Mas la vacunación no va todo lo rápido que necesita un mundo como el nuestro, donde quien no corre, vuela, y quien ni corre ni vuela, se estrella. Es por lo que, cuando nos obligan a quedarnos en casa, andamos como perros encerrados e intentamos matar el tiempo, al que consideramos un enemigo, con un sinfín de actividades. Nos hemos vuelto hiperactivos hasta la ansiedad; no sabemos disfrutar del ocio, del reposo, que es lo que significa en latín 'otium'.
Sin embargo, el reposo es esencial para nuestra salud mental y para cultivar el pensamiento. Hay que perder el tiempo para ganar vida. El exceso de velocidad de nuestro mundo «impide pensar y construir las identidades», porque el pensamiento crítico construye personalidades sólidas y las personalidades sólidas, sociedades en las que la vida merece la pena, como diagnostica, en línea con su colega Byung-Chul Han, el filósofo José Carlos Ruiz, autor de 'Filosofía ante el desánimo', un desánimo que este profesor cordobés ya detectaba antes de la covid-19 y que con esta se está contagiando a todos los individuos.

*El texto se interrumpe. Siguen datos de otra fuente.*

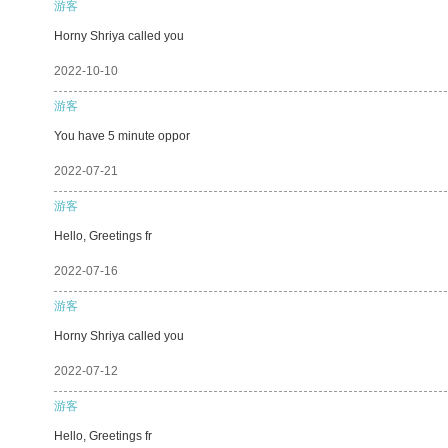
游客
Horny Shriya called you
2022-10-10
游客
You have 5 minute oppor
2022-07-21
游客
Hello, Greetings fr
2022-07-16
游客
Horny Shriya called you
2022-07-12
游客
Hello, Greetings fr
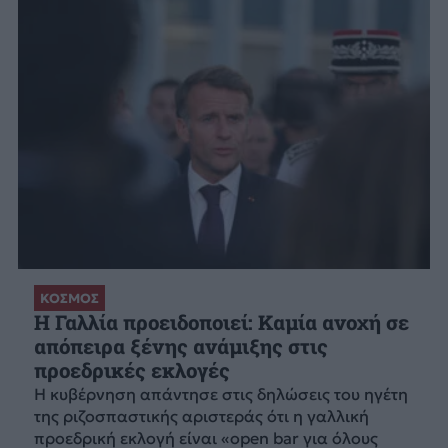
ΚΟΣΜΟΣ
Η Γαλλία προειδοποιεί: Καμία ανοχή σε
απόπειρα ξένης ανάμιξης στις
προεδρικές εκλογές
Η κυβέρνηση απάντησε στις δηλώσεις του ηγέτη
της ριζοσπαστικής αριστεράς ότι η γαλλική
προεδρική εκλογή είναι «open bar για όλους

El origen de ese desánimo está en que, en un mundo líquido donde nada permanece y una imagen vale más que mil palabras, tratamos de reflejar ante los demás la mejor imagen de nosotros mismos a través de las múltiples pantallas que mediatizan nuestra vida. En realidad, esa imagen está falsificada y nos frustramos cuando comprobamos que no es tan maravillosa al compararla con la de los demás en las redes sociales virtuales; entonces nos esforzarmos hasta la extenuación por encajar en la imagen ideal prefabricada por nuestra sociedad del rendimiento: queremos ser los mejores padres, trabajadores, corredores... Pero la imagen de sí mismos que los demás muestran en las pantallas suele ser tan falsa como la nuestra. El espejo de las redes sociales refleja una gran mentira de mil caras que abonamos con una mezcla de narcisismo y envidia.
En su último libro, 'El huerto de Emerson', el extremeño Luis Landero recuerda unos consejos que se da a sí mismo en casos de abatimiento y apatía que son de aplicación universal, un imperativo categórico kantiano para estos chaplinescos tiempos modernos: «Confía en ti. No codicies los frutos ajenos. Acuérdate de Emerson y labora en tu huerto sin angustia ni prisas. Sobre todo sin prisas. Estás enfermo de impaciencia, ya te lo decían en tu infancia. No te disperses, concéntrate, embrida el pensamiento, no saltes de una cosa a otra, dejando todo a medio pensar. No puedes ir por el mundo como si zapearas en la televisión. De ahí vienen tus males, de la inseguridad y de la prisa (...). Para un poco, hombre».